■ **Problem A**
Answer these questions using the podcast post on maps and eBooks:
(i) For how many years has The Map Shop in Upton Upon Severn been a cartography business?
(ii) Which two Cicerone Press releases does Andy compare in hard copy and eBook format?
(iii) Who provided the music?
■ **Problem B**
Continue the podcast post on maps and eBooks, beginning right after its final sentence.

I’m sorry for the delay in releasing the latest podcast, however excuses are included in the podcast which include the weather and illness throughout the year.

However I am trying to get things back on track, and we kick off once again on a topic which is effecting our ever changing outdoors world and the way we research our forthcoming adventures.

Namely good old trusty maps and sparkling new shiny eBooks.

I recently went to one of the very few shops in the UK which specialise in Maps, which just so happens to be local to me. The Map Shop in Upton Upon Severn, has been a thriving cartography business for some 30 years. However things are obviously changing for them as the media landscape is evolving. (Facebook page)

John Baker is one of the partners and he spends time with me explaining some of the services they offer and we discuss his customer base, who are looking for hard copy maps and their future.


Andy takes a different angle and takes two releases from Cicerone Press in both hard copy and eBook format, to see if and what any particular benefits might be using either system.

In this case he looks at The Robert Louis Stevenson Trail by Alan Castle and Scotland by Chris Townsend

They all have their positives and negatives and it is interesting to see that each have a place depending on your own style or collating and gathering information before setting off.

Other podcast resource links mentioned: The Calendar Road

Music provided by Jim Fidler

2 thoughts on “No 351 – Reviewing hard copy maps and eBooks”

  1. Whoops, just realized I also left this comment on the wrong podcast. Please delete the other comment!

    Enjoyed the latest podcast. I would just like to point out that you can view Kindle books in colour, just not on the original Kindle. There is a Kindle app for just about every platform – Linux, iPad, Android and Windows (spit:). This will show your book in glorious colour.

    Thus it’s probably better to buy the Kindle version of the book, as you can read it on just about anything, so only need to buy it once.

    The non clickable index is a pain. However, if you use the Search function it will give you a list of every page containing the search term, with a clickable link. In many ways this is better than the index, so long as you can remember how to spell Ben VeryLongScottishAndHardToSpell.

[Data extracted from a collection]
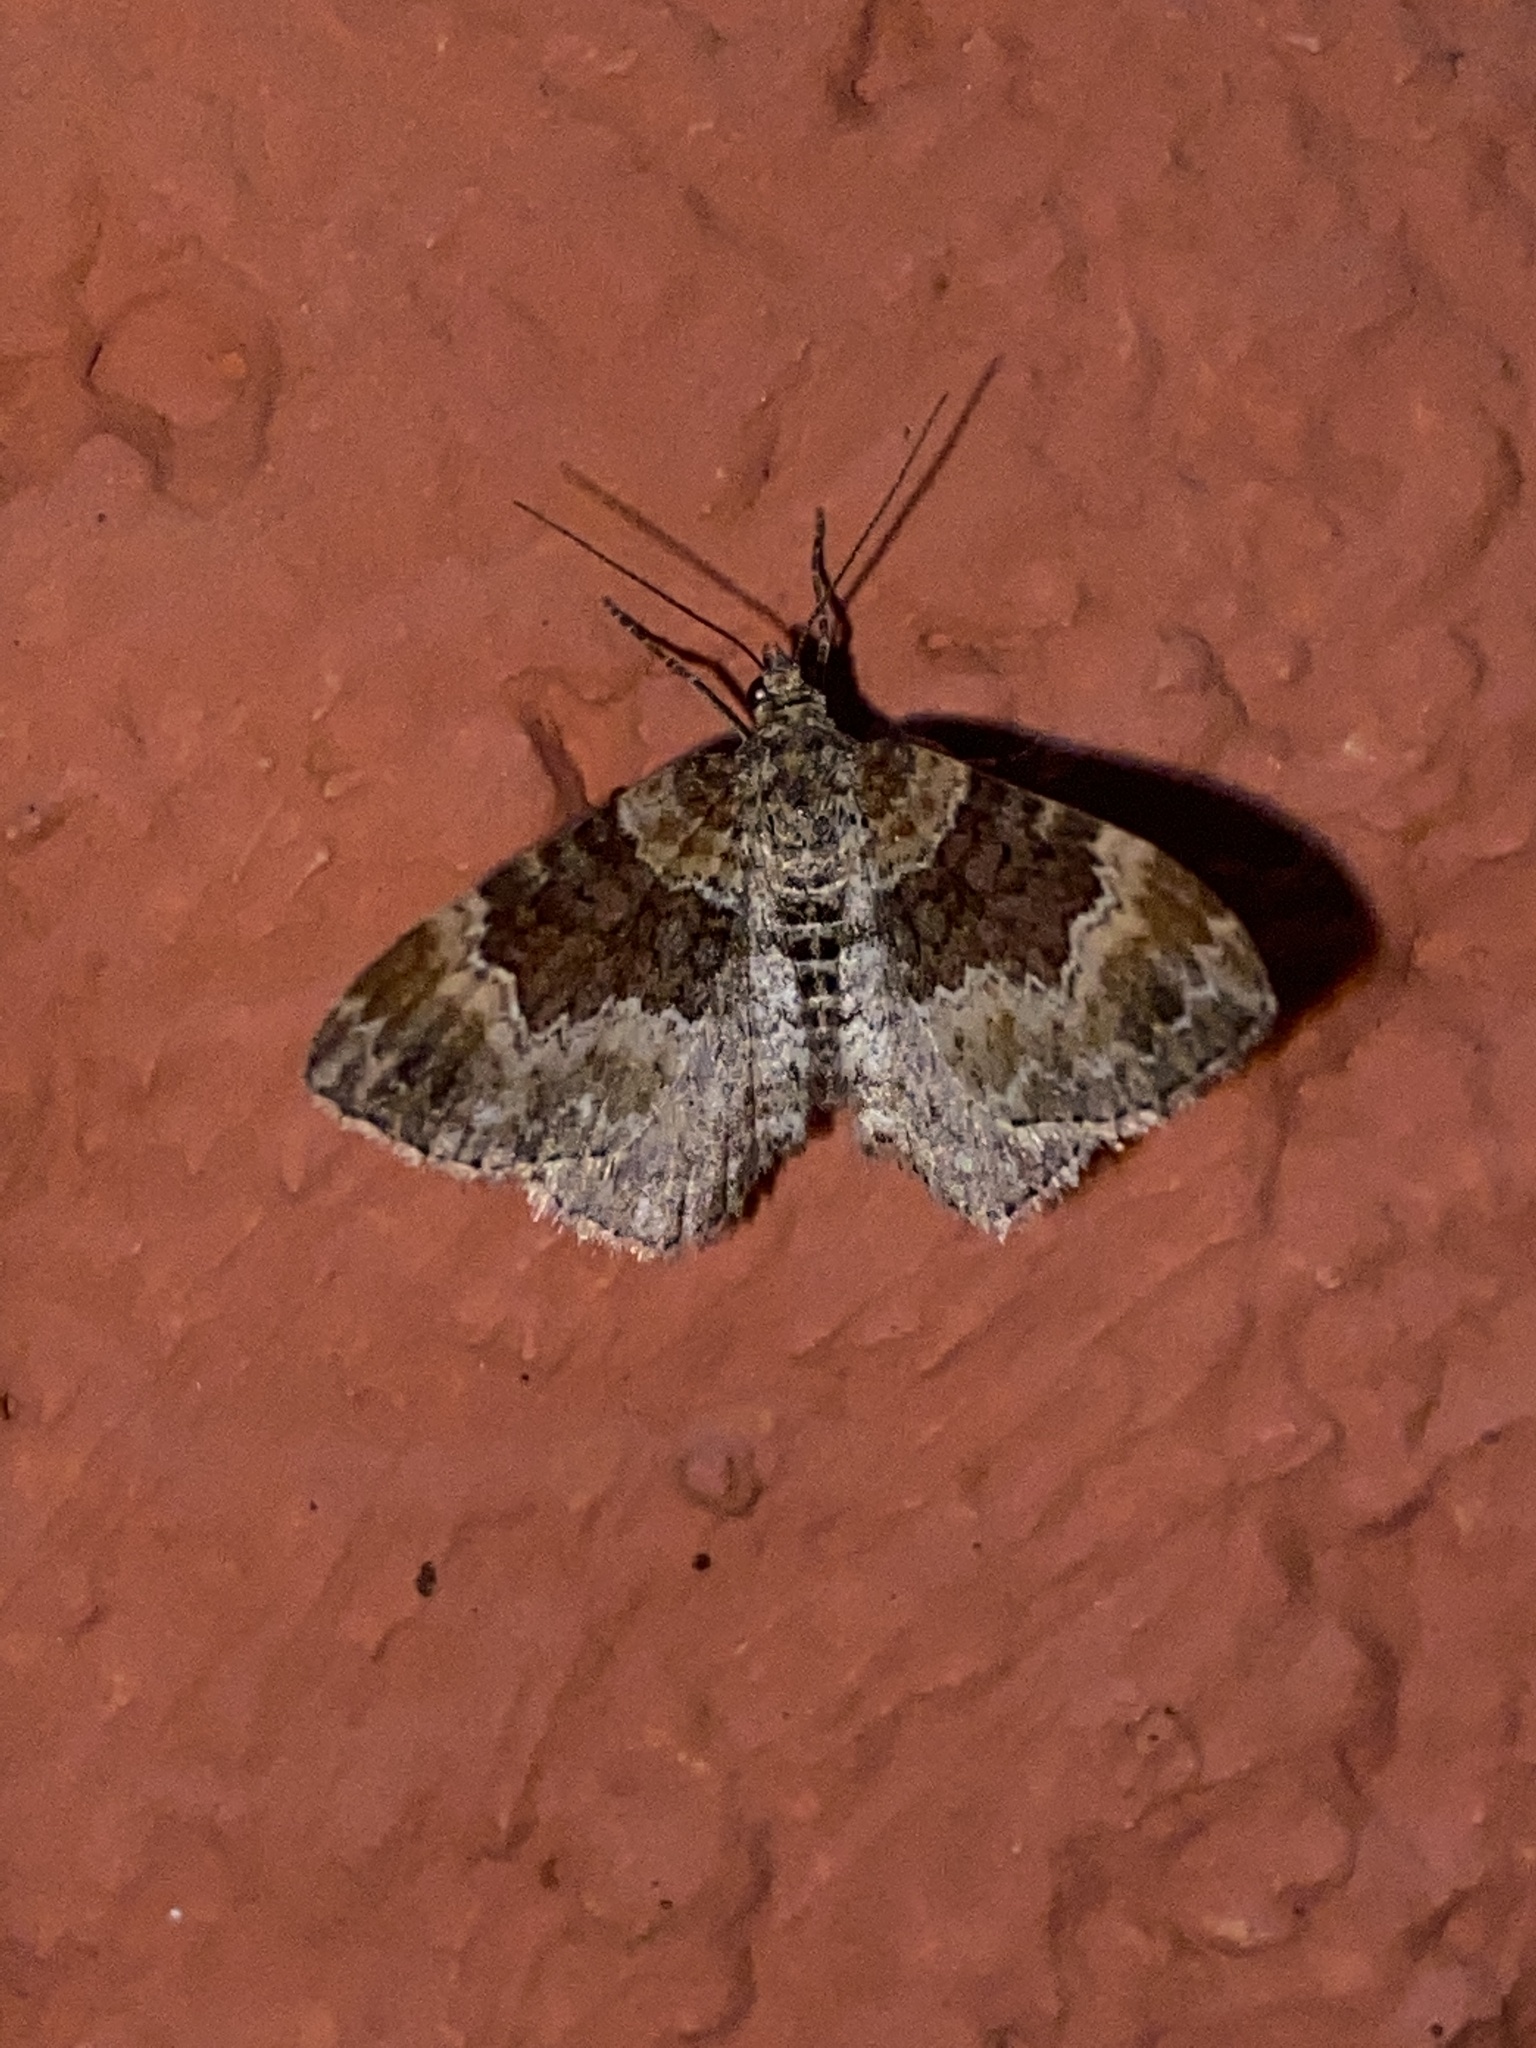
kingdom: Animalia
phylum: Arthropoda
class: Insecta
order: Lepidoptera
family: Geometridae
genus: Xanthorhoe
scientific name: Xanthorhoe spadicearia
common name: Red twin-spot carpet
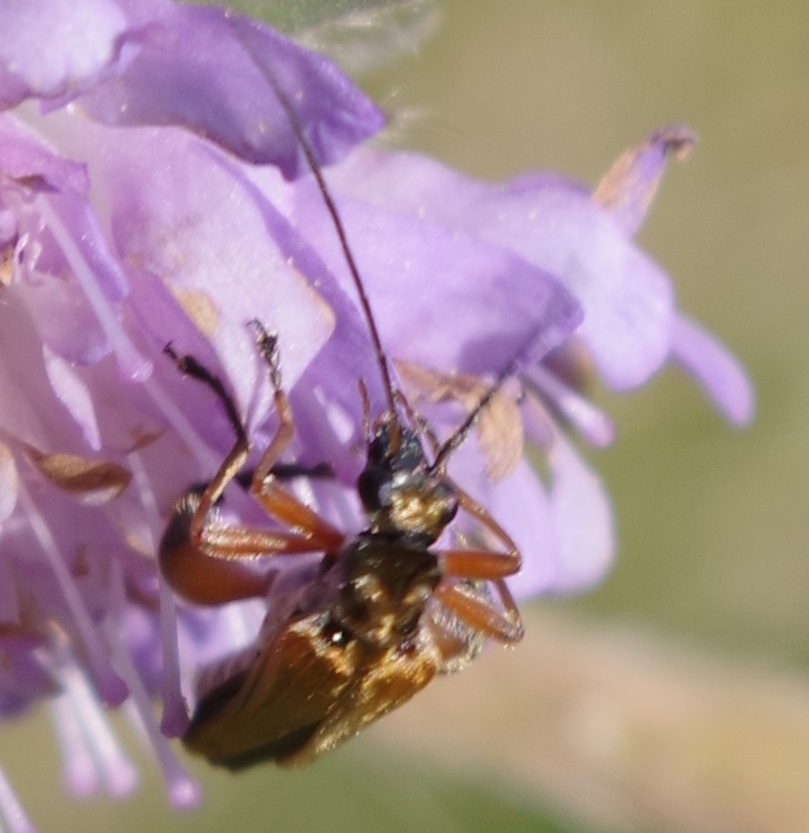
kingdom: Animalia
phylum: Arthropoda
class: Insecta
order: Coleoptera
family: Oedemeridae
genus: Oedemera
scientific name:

■ **Output A**
(i) Some 30 years.
(ii) The Robert Louis Stevenson Trail by Alan Castle and Scotland by Chris Townsend.
(iii) Jim Fidler.

■ **Output B**
  2. Hi

    I know it’s a bit late, but the review makes a number of points that are confused/confusing:

    – bookmarks and highlighting. You *can* do this with other eBook reading software – so perhaps this is a limitation of the app provided by Cicerone. The same thing applies to ‘go to’ a particular page or search for the name of a place. If these things are important to you then there are other eBook reading apps that also support the Adobe ‘Digital Rights Managment’ system such as Kobo and Bluefire and you could read the books with these – you need to ‘authorise’ the device, but once this is done they are at very easy to use;

    – being able to click on a reference in the index and go to a particular page is also something that should be possible – but it takes times to set out the links and cross-references so sadly many publishers don’t bother;

    – as the reviewer points out, if you want to view the eBook on a Kindle then you need to buy the Kindle version. However, there are other eReaders (eg from Kobo and available from WHSmith) that will support the ‘ePub’ format and still allow you to have the advantages of low battery consumption. Alternatively as the previous commenter noted, you could also buy the Kindle version and download the Kindle software to enable you to view it on an IPad etc or a PC/Mac. You can also get eBook reading software that would let you view the book on a smartphone of iPod touch – not ideal for reading, but useful if you want to be able to refer to it while on the road.